The input:
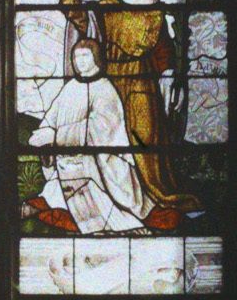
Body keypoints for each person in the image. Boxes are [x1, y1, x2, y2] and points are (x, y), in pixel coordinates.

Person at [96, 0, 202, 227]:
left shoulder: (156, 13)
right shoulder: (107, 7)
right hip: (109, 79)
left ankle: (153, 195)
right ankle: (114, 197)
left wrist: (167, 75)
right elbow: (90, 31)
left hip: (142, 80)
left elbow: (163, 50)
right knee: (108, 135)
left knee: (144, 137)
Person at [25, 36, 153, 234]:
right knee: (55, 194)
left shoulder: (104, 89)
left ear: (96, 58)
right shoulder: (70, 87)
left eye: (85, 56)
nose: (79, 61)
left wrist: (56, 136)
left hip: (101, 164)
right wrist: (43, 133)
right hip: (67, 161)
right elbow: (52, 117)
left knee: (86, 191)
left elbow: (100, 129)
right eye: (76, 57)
...
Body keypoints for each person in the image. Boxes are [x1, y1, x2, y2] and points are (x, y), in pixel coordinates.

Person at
==
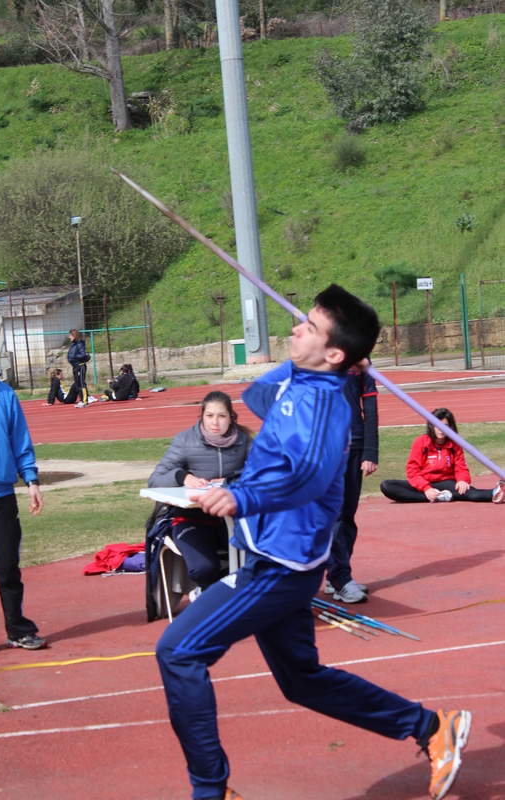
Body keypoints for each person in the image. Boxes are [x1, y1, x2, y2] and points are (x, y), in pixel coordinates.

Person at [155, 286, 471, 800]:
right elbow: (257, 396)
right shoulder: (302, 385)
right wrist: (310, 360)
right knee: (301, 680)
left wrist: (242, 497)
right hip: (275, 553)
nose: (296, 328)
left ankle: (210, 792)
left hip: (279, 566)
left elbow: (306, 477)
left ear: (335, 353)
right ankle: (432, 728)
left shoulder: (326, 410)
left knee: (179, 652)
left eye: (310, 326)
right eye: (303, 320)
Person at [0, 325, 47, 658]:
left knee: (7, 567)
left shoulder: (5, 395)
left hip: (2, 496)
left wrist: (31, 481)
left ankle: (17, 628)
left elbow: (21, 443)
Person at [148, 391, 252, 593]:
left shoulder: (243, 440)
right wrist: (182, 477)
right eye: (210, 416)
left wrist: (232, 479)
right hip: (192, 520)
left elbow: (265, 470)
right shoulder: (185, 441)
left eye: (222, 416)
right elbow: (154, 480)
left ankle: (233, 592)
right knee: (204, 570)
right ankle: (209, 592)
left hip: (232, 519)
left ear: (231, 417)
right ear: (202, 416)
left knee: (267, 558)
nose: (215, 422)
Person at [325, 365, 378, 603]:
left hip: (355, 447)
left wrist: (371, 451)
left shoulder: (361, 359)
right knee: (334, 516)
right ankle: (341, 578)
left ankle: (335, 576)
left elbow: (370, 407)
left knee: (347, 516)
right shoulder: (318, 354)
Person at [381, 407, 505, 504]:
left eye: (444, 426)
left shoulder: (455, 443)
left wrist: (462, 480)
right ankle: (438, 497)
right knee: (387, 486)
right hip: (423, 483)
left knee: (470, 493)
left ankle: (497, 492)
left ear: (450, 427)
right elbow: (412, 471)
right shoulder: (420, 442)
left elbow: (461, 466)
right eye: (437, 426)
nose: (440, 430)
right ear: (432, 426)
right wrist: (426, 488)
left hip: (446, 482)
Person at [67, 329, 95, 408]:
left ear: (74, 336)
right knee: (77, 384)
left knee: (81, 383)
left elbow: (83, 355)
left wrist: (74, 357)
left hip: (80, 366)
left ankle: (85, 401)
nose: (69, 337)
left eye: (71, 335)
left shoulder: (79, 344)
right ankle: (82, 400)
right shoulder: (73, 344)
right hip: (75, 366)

Assigned task: Write out exactly the lines above between the line with "left shoulder: (326, 410)" and the line with "right knee: (204, 570)", inclusive, and nothing beyond them.

Result:
left shoulder: (326, 410)
left knee: (179, 652)
left eye: (310, 326)
right eye: (303, 320)
Person at [0, 325, 47, 658]:
left knee: (7, 567)
left shoulder: (5, 395)
left hip: (2, 496)
left wrist: (31, 481)
left ankle: (17, 628)
left elbow: (21, 443)
Person at [148, 391, 252, 593]:
left shoulder: (243, 440)
right wrist: (182, 477)
right eye: (210, 416)
left wrist: (232, 479)
right hip: (192, 520)
left elbow: (265, 470)
right shoulder: (185, 441)
left eye: (222, 416)
right elbow: (154, 480)
left ankle: (233, 592)
right knee: (204, 570)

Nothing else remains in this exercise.